SET PROBLEM ->
Reproduce verbatim the lines beginning with the one that contains "order: Passeriformes" and continuing through the last line of the rows.

(Data items)
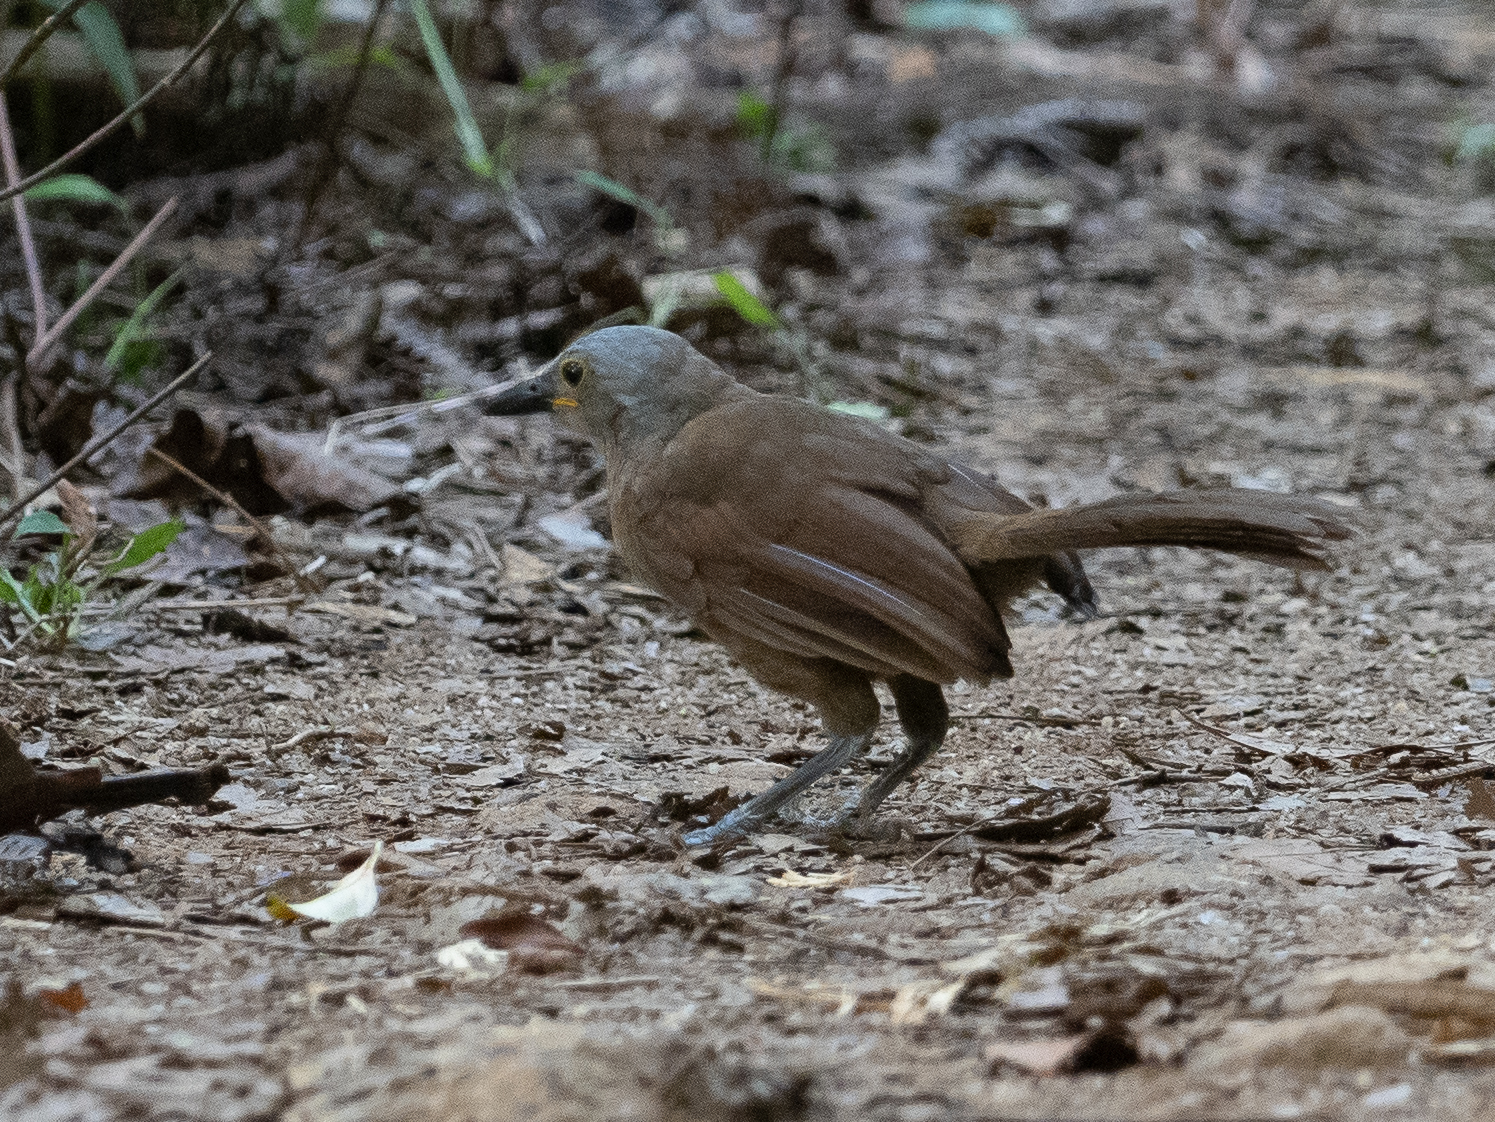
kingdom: Animalia
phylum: Chordata
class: Aves
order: Passeriformes
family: Leiothrichidae
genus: Garrulax
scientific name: Garrulax cinereifrons
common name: Ashy-headed laughingthrush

SOLUTION TO THE PROBLEM ->
order: Passeriformes
family: Leiothrichidae
genus: Garrulax
scientific name: Garrulax cinereifrons
common name: Ashy-headed laughingthrush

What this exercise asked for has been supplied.